Ich wünsche also allen, die es feiern, von ganzem Herzen: Frohe Weihnachten!

Diese Wünsche sind in vielen Fällen bitter nötig, nicht nur in diesem Jahr, wo das Fest überschattet wird von dem Anschlag in Berlin. Ich selbst bin wahrscheinlich ausschliesslich deshalb Jude geworden, damit mir dieses Fest erspart bleibt.

Mein Freund Matthias antwortete auf die Frage, wie er und seine Familie denn Weihnachten feiern werden: Wir essen viel, streiten uns und schenken uns Dinge, von denen wir in spätestens zwei Wochen wissen, dass wir sie nie gebraucht haben. Also, so oder so ähnlich hat er es gesagt.

Und so ähnlich habe ich auch Weihnachten in meiner Kindheit in Erinnerung. Streit und Essen gab es quasi immer. Geschenke auch, um die es dann auch oft noch mehr Streit gab. Der Baum war hübsch, das Essen gut, immerhin.

Der Name des Festes ist interessant. Hier eine Tabelle in verschiedenen Sprachen:

Sprache Wort Bedeutung
Englisch
Christmas
Christus (Messias) Fest
Französisch Noël Geburtsfest
Spanisch Navidad Geburtsfest
Hebräisch (Chag HaMoled) חג המולד Geburtsfest
Italienisch Natale Geburtsfest
Dänisch Jul Germanischer Kalendermonat Dezember
Holländisch Kerstmis Christus (Messias) Fest
Deutsch Weihnachten Chanukkah

Die meisten Sprachen nennen das Weihnachtsfest nach dem, was der Überlieferung nach passiert ist: Der Messias (Christ) wurde geboren. Schliesslich feiert man seinen Geburtstag (und acht Tage später, nach guter jüdischer Tradition, seine Beschneidung am 1. Januar). Die Dänen stechen heraus, da sie den Festnamen am Kalender fest machen. Und die Deutschen? Die nennen ihr Lichterfest im Winter einfach Channukkah!

Das hebräische Wort Channukkah bedeutet Weihe. Es geht dabei um die Wiedereinweihung des Tempels in Jerusalem nach der Entweihung durch die Griechen. Zur Weihung braucht man Olivenöl für den Leuchter und davon war nur noch wenig da, aber wie durch ein Wunder, gerade genug für acht Tage. So lange hat es gedauert, neues Öl zu besorgen.
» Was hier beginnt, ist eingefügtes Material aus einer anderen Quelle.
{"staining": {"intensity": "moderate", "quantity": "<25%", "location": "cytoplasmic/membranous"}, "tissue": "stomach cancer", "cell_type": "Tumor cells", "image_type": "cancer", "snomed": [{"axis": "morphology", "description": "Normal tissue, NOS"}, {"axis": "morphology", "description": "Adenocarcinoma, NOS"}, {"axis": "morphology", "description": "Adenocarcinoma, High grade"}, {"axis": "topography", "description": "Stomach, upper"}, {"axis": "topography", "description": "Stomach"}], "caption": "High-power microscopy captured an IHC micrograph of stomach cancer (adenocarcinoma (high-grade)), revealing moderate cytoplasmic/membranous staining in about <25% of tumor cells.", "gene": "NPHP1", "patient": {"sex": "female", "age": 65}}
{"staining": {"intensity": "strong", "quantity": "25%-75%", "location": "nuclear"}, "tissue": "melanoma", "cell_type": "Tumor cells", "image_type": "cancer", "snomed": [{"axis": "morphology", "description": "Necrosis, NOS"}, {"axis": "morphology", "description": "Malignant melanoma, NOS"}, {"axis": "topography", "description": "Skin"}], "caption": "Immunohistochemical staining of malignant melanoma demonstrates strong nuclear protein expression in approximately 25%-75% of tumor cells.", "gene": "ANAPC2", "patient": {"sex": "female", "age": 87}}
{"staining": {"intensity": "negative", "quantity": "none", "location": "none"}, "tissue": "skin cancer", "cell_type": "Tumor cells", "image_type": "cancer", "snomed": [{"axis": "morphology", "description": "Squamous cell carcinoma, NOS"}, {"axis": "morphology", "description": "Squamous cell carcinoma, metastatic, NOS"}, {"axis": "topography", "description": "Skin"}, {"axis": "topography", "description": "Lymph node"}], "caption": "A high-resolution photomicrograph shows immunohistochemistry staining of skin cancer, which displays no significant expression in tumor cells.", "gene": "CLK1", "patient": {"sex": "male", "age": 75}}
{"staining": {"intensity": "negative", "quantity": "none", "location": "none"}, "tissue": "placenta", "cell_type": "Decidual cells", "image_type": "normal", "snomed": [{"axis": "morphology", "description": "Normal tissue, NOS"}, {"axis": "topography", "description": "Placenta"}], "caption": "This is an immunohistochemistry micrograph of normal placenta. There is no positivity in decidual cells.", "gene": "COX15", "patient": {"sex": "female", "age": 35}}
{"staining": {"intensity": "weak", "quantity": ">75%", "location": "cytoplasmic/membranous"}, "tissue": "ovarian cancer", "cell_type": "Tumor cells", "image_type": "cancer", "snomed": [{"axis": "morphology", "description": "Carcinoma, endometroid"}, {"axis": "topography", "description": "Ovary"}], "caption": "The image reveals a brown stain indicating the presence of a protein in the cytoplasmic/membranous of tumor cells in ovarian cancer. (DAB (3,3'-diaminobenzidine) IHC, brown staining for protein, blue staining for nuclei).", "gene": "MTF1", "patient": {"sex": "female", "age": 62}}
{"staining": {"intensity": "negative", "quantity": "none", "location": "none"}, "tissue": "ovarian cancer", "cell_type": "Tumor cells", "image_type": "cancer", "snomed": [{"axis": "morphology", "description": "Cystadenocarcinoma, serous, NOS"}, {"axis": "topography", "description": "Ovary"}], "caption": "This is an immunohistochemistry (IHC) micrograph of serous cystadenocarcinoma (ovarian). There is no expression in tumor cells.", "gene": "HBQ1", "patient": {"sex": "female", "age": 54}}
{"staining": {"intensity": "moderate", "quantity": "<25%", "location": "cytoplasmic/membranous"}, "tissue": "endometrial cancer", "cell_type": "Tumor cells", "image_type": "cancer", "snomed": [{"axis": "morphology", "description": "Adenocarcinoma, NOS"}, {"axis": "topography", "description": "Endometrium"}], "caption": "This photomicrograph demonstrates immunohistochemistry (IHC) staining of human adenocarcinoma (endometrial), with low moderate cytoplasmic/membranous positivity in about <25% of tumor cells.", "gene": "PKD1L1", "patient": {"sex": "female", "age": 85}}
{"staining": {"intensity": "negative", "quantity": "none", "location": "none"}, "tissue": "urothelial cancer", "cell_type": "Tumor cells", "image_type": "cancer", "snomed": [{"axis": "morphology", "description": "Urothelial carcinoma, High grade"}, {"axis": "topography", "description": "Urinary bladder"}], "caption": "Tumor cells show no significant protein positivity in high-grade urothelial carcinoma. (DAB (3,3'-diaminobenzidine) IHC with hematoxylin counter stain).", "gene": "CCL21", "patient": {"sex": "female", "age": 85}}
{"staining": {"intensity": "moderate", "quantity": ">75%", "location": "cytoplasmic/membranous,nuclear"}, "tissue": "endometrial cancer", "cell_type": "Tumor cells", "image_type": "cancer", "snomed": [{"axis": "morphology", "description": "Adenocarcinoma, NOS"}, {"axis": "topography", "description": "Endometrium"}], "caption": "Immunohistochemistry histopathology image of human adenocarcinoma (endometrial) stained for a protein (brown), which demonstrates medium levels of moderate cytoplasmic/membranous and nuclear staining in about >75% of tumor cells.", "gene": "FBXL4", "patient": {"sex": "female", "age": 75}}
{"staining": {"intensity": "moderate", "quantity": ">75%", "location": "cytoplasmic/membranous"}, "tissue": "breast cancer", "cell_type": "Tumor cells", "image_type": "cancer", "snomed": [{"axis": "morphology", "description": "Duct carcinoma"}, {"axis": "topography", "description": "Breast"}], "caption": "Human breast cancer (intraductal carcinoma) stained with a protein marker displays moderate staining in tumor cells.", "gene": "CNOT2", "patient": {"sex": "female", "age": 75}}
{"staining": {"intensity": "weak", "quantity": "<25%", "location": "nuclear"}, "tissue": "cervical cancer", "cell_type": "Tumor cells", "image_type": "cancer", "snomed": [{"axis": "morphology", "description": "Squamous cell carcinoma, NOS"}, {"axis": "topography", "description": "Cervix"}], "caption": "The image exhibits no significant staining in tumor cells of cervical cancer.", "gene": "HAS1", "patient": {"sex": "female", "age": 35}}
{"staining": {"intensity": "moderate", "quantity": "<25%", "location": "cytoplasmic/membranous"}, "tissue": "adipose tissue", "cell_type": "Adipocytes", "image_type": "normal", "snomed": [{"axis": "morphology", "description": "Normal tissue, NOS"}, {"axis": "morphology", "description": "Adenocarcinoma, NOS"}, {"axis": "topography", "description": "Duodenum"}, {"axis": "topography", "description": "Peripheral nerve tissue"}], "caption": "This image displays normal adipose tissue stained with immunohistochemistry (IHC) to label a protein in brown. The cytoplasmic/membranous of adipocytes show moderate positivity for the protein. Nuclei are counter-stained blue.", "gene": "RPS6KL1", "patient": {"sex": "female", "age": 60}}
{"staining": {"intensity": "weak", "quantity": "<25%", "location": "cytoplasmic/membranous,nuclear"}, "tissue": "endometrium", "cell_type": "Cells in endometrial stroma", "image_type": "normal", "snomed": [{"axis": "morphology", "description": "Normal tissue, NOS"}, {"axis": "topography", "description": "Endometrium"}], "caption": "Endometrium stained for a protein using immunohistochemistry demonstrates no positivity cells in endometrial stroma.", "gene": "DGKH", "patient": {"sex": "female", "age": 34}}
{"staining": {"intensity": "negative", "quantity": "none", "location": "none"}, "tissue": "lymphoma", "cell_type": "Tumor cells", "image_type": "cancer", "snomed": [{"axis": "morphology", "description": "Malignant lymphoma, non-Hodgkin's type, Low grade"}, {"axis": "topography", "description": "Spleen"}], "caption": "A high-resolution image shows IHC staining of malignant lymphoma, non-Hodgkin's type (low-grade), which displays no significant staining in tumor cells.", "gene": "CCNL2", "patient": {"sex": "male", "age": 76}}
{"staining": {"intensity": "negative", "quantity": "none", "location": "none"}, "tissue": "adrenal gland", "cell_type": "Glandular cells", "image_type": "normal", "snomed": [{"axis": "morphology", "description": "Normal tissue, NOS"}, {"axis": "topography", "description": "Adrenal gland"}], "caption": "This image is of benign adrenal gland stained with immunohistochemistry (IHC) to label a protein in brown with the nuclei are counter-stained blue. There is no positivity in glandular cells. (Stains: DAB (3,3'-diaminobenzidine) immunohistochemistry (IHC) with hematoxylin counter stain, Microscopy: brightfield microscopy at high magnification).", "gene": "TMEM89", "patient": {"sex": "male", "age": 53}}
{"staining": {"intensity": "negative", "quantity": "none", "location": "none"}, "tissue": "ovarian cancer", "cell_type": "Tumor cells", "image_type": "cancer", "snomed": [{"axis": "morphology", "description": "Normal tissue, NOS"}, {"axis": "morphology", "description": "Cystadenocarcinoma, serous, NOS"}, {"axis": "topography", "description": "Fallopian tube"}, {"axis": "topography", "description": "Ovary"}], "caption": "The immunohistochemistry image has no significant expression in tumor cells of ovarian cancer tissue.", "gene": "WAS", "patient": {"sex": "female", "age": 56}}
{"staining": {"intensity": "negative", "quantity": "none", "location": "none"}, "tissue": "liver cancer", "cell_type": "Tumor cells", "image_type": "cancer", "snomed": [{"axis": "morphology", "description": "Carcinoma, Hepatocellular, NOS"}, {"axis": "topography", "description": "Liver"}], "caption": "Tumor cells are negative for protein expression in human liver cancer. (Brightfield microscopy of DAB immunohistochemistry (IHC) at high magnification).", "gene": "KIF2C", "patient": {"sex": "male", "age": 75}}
Warum ich das erzähle? Damit deutlich wird, dass nicht nur der Name fast gleich ist, auch die Bräuche ähneln sich stark:

  • Datum: Beides wird am 25. des Monats gefeiert, der im jeweiligen Kalender üblicherweise in die Wintersonnenwende fällt. Also 25. Dezember oder 25. Kislev.
  • Abends: In den meisten Ländern wird am 25. tagsüber beschert. In Deutschland aber am 24. Abends. Jüdische Tage und damit auch Feiertage wie Channukkah beginnen abends.
  • Kerzen 1: Die Channukkah-Kerzen müssen ins Fenster gestellt werden, da ihr Zweck die öffentliche Verkündung des Channukkah-Wunders ist. In Deutschen Haushalten werden zu Weihnachten die Fenster traditionell mit Kerzenständern und anderen Lichtern geschmückt.
  • Kerzen 2: Jeden Tag während des acht Tage andauernden Channukkahfestes zündet man eine zusätzliche Kerze. Im Advent zündet man jeden Adventssonntag eine weitere Kerze.
  • Adventskalender: Auch hier werden die Tage gezählt, genau wie bei den acht Channukkah-Kerzen.
  • Geschenke: An Channukkah bekommen die Kinder Geschenke oder einfach Channukkah Gelt (mit t, weil es jiddisch ist) und man isst Karotten in Scheiben, die an Geldstücke erinnern sollen.
  • Familie: An Channukkah feiert man mit der ganzen Familie. Jeder bekommt seinen eigenen Leuchter. Weihnachten ist ein Familienfest.
  • Glühwein: Zugegeben, eher eine zufällige Parallele. Juden trinken eigentlich zu jedem Anlass Wein.
  • Weihnachtsmann: Also, wenn Du mich fragst, sieht der aus wie ein Rabbi, dessen Klamotten rot gefärbt sind. Und daran ist ja nur Coca Cola (koscher) schuld (ich weiss, stimmt nicht). Und Bommelmützen tragen die Anhänger von Rabbi Nachman auch.
  • Messias: Das ist vielleicht ein wenig weit hergeholt. Aber hey, warum nicht, es geht schliesslich um Religion, da ist argumentativ meist kein Weg zu weit. Channukkah feiert das Olivenölwunder und das hebräische Wort Moschiach (Messias) bedeutet: Der Gesalbte. Die Salbung erfolgt mit Olivenöl.
  • Essen: Immer im Januar sind Frauen- und Männerzeitungen voll mit Diättipps. Im Rest des Jahres zwar auch, aber im Januar geht es im Besonderen darum, den sog. Weihnachtsspeck wieder los zu werden. An Channukkah essen wir lauter in Öl gebratene oder gebackene Dinge: Kartoffelpuffer, Pfannkuchen, gebratene Karottenscheiben (s.o.) und vieles mehr. Das Öl setzt sich dann im Körper gerne als Hüftgold ab.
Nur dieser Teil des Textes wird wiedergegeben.